I'd suggest doing it yourself. Search for the private hospitals in Cape Town (for instance) and contact them directly. If you've got any professors you can ask to make a few calls then that'd be the way forward. The agencies will take you for a competitive ride (they all want your money) and although I'm not in the medical field I must say that I have rarely used agencies without attempting it myself first.


----------



## Michele-In-SA (Mar 13, 2008)

DerekMcMullen said:


> Myself and my girlfriend, we are both irish, want to head out to south africa in jan 09, she is a civil engineer with good experience and has contacts so she will find a job prettty handy but im a college student studying medical physics trying to get a 7 month work placement in a hospital as part of my college course. So far all of the placements i can find are through rip off third party companys who provide internship and volunteer work to students at massive expense to the student. Some of these placements (quoted in american dollars) start at about $1600 for 4 weeks with each additional week costing $200 dollars the whole thing would cost about 6400 dollars and thats just for food and board.
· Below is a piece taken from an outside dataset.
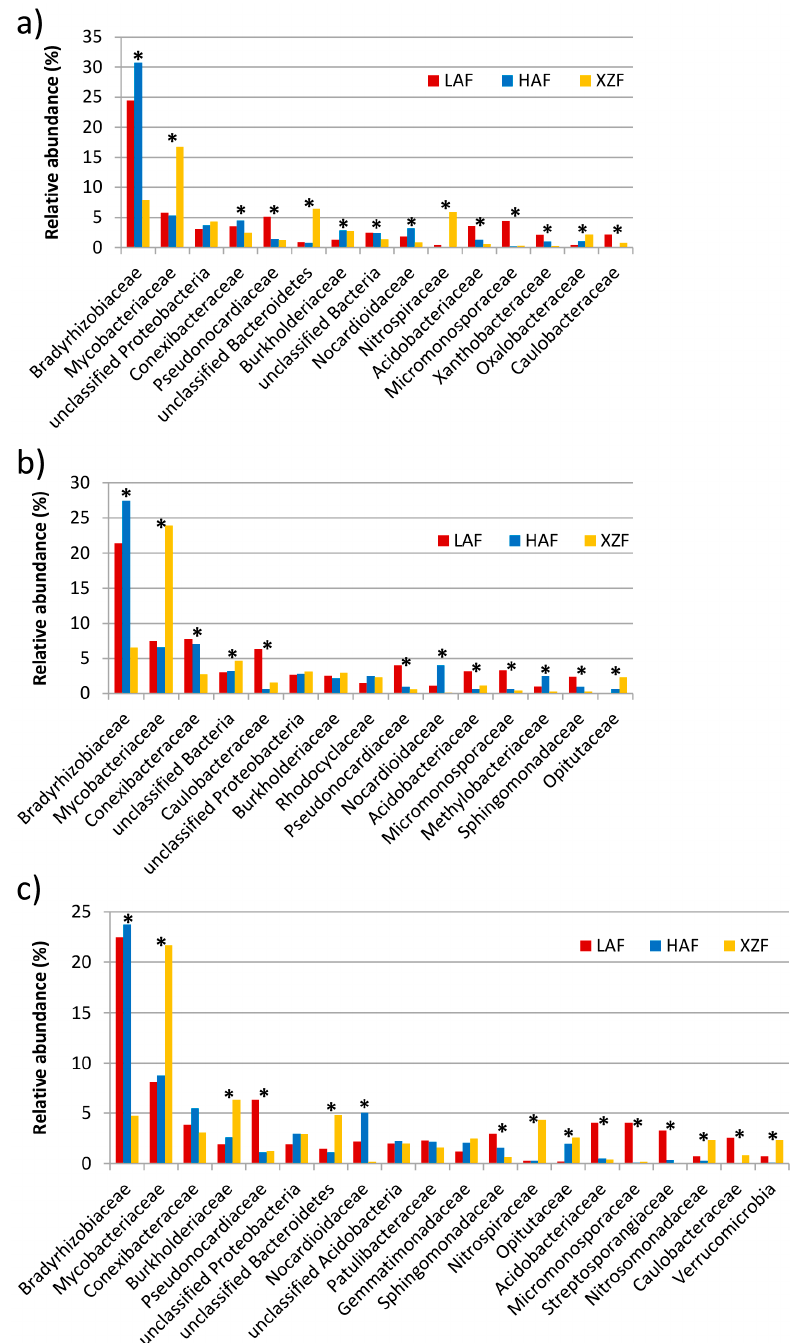
Figure 6. Phylogenetic classification at the family level for methane metabolism ( a ), sulfur metabolism ( b ) and nitrogen metabolism ( c ) sequences, performed by BLASTX analysis against the Greengenes genome database using the IMG/JGI web server. The Y axis represents the relative abundance of each taxon expressed as a percentage. Those families with more than 2% abundance in at least one of the datasets are shown. Functional groups with statistical significant differences between samples are marked with asterisk.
Does it really cost $200 a week to live in cape town before the weekend even kicks in. or could i do it cheaper if i try to sort the placement myself. Does anybody know of any hospitals in any South African City that would take me on, any response would be greatly appreciated?


Yes, Unseer is correct. You can do it yourself. Do you have a work permit? If not, it would be harder to find work, but with perserverance, I am sure something will come up for you. All the best!


----------